Proud to Be, edited by Susan Swartwout

Proud to Be: Writing by American Warriors, Vol. 2  (Southeast Missouri State University Press, 320 pp., $15, paper) is the second volume of essays, short stories, interviews, poems and photographs by veterans, active-duty military personnel, and their families edited by Susan Swartwout. As with the first volume, which was published in 2013, this book is a co-production of the SE Missouri State University Press, the Missouri Humanities Council, and the Warriors Arts Alliance.

I was a reference librarian for more than thirty years, and I view this anthology as a reference book that is very hard to use. I expended a lot of time trying to figure out the organization of this book, but I failed to find one. The book seems random to me: an interesting jumble of writing about several of America’s wars: World War II, the Vietnam War, and our wars in the Middle East, including in Iraq and Afghanistan. 

Some authors are represented by more than one piece, but are not grouped together. The book has no index to enable a curious reader to locate stories by a particular author, or pieces dealing with a particular war. To find all the entries dealing with the Vietnam War, my area of focus, I had to read the entire book, page by page. That was instructive, but very time consuming. 

There are several of those new-fangled stories that are well written and engrossing and emotionally involving and then quit right before the main conflict is resolved so the reader never knows what happened and remains forever annoyed at being left hanging.  A superb example is “Acts of Contribution” by Kathleen Toomey. I was not surprised when I read her biography and discovered that she has been published  “in a number of literary journals.”  

On the other hand, there are several stories of the classic sort, such as “Escort” by Jarrod L. Taylor.
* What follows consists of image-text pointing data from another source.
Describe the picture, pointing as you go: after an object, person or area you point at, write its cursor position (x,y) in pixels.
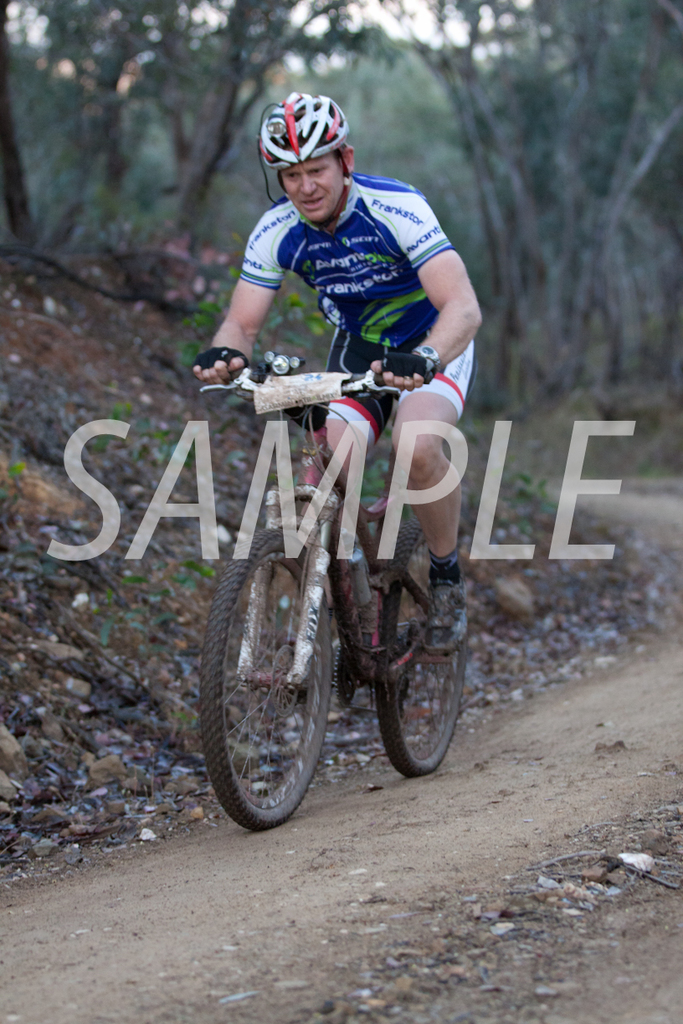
In the picture we can see a man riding a bicycle (297,583), he is in a T-shirt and helmet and beside him we can see a surface (610,736) with grass (623,472) and in the background (56,36) we can see the trees (572,37).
His is the best in the book—everything a reader hopes for in a fine story. I’d love to read an entire book by Taylor. He knows how to say a lot with a few words and to fully enable the reader to visualize scenes. 

“The Colonel’s Brain” by William Childress is another story that is worth the price of the anthology.  “Making Jello” by Marcia Upchurch is a short story that packs a wallop—a must-read story.

I read John Mort’s story, “Pitchblend,” first, as I am a big fan of his work. I was not disappointed. I found a lot to identify with in that story.  

There is poetry in the book, too. It’s hit and miss, but I loved the poem by Fred Rosenblum so much that I immediately ordered two copies of his book, Hollow Tin Jingles. It is a great-looking volume, and I am sure I will love it. It is a limited printing, so order your copies fast before they are gone.  

There are also many photographs in this anthology, and I am sure they are fine ones, but the reproduction is so bad that it is impossible to tell. Nevertheless, I highly recommend purchasing this large book that is chock full of great stuff to read. There is enough good stuff that you can skip over the dull, offensive, or just-plain-crazy material.  

I wish I’d skipped over the rant that suggests that Jane Fonda was a traitor who should be put in a tiger cage and tortured. Jane Fonda was the most popular pinup in Vietnam in 1968-69 due to her poster from Barbarella. Read “Hanoi Jane” for a full explication of why some Vietnam veterans vilify Jane Fonda, but don’t have a single bad word for LBJ, Nixon, McNamara, or Westmoreland, the people responsible for the war and millions of war casualties.